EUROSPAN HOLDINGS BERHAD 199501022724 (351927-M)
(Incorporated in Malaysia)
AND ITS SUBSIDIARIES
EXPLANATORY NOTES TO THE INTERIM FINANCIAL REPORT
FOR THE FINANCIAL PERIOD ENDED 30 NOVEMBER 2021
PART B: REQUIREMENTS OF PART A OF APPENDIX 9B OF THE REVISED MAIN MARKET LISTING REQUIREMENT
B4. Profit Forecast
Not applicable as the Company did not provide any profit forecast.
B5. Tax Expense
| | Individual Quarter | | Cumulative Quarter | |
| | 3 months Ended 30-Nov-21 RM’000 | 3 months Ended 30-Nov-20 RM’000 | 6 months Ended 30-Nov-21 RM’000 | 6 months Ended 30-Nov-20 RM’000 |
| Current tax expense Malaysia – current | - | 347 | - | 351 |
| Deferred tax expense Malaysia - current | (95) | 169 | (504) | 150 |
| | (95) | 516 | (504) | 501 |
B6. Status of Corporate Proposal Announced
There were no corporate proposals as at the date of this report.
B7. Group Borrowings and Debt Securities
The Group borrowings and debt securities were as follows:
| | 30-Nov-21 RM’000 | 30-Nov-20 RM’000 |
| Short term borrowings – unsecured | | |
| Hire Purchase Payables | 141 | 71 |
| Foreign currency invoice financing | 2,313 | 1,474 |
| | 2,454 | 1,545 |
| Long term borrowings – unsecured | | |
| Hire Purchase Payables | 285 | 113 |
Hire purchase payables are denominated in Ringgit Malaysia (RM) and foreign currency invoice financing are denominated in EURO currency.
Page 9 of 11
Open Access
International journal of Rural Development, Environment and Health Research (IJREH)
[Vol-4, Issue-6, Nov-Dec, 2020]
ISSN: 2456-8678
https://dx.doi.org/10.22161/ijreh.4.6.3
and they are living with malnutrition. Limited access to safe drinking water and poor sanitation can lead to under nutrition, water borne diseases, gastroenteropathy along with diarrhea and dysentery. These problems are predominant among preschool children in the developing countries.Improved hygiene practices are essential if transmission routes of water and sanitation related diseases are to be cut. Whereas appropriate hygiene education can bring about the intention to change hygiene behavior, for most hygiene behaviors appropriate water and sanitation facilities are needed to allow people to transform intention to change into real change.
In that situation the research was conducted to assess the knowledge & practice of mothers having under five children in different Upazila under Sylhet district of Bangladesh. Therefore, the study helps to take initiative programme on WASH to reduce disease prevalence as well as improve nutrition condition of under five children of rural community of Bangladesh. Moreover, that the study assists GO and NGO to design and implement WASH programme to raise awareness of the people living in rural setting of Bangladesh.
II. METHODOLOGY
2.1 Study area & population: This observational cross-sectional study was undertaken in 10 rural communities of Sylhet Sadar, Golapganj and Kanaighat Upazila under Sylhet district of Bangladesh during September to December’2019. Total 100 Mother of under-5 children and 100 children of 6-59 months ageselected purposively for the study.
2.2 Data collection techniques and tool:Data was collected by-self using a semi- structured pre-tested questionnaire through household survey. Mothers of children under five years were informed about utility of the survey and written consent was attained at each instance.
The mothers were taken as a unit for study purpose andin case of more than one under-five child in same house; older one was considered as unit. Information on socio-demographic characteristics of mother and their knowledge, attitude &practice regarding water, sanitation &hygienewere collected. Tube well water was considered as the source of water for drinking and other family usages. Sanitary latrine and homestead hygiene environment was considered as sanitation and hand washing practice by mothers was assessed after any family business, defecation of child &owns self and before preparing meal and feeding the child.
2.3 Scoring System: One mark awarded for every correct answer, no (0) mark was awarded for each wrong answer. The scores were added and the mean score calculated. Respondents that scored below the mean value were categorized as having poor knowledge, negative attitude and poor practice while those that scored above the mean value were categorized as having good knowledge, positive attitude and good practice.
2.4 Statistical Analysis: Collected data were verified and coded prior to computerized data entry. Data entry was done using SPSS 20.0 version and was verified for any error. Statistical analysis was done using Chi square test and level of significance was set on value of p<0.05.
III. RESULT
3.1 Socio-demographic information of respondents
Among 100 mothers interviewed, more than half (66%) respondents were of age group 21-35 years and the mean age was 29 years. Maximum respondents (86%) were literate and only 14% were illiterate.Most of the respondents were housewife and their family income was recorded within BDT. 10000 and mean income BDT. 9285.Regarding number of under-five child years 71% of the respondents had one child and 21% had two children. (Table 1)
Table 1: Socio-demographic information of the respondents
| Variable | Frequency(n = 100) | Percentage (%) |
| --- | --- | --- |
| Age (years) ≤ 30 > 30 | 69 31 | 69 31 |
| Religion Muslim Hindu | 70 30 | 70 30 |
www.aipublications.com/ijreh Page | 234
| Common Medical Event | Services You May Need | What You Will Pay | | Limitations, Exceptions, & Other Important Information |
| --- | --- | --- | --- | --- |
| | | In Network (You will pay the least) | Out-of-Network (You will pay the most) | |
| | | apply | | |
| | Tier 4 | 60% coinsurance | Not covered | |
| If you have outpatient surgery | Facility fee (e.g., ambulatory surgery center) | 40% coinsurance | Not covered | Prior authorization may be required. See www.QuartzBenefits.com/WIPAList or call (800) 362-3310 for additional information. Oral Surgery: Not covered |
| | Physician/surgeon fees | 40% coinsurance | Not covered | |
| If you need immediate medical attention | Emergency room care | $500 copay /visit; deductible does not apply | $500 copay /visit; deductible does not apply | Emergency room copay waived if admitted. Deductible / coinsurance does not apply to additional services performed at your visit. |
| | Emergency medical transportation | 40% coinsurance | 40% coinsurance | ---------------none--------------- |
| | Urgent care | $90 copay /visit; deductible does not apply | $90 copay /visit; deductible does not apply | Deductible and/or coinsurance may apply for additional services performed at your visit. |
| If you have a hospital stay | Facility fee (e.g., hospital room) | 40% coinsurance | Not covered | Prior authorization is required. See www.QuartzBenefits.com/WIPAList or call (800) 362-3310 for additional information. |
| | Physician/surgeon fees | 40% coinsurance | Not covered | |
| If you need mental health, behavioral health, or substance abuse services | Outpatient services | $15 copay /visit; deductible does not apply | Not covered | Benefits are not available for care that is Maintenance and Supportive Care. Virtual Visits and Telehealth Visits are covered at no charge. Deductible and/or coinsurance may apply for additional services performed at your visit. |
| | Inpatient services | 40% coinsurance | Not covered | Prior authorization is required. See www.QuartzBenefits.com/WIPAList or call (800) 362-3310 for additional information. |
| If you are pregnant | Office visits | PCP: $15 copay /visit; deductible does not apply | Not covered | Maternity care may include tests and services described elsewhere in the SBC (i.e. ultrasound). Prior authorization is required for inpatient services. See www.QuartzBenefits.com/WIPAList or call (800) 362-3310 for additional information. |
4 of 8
● ● ● ● ●
* _DIRECTIONS_
Each line of the material that has the word "WIPAList" belongs in the answer.

* _PROBLEM SOLUTION_
| If you have outpatient surgery | Facility fee (e.g., ambulatory surgery center) | 40% coinsurance | Not covered | Prior authorization may be required. See www.QuartzBenefits.com/WIPAList or call (800) 362-3310 for additional information. Oral Surgery: Not covered |
| If you have a hospital stay | Facility fee (e.g., hospital room) | 40% coinsurance | Not covered | Prior authorization is required. See www.QuartzBenefits.com/WIPAList or call (800) 362-3310 for additional information. |
| | Inpatient services | 40% coinsurance | Not covered | Prior authorization is required. See www.QuartzBenefits.com/WIPAList or call (800) 362-3310 for additional information. |
| If you are pregnant | Office visits | PCP: $15 copay /visit; deductible does not apply | Not covered | Maternity care may include tests and services described elsewhere in the SBC (i.e. ultrasound). Prior authorization is required for inpatient services. See www.QuartzBenefits.com/WIPAList or call (800) 362-3310 for additional information. |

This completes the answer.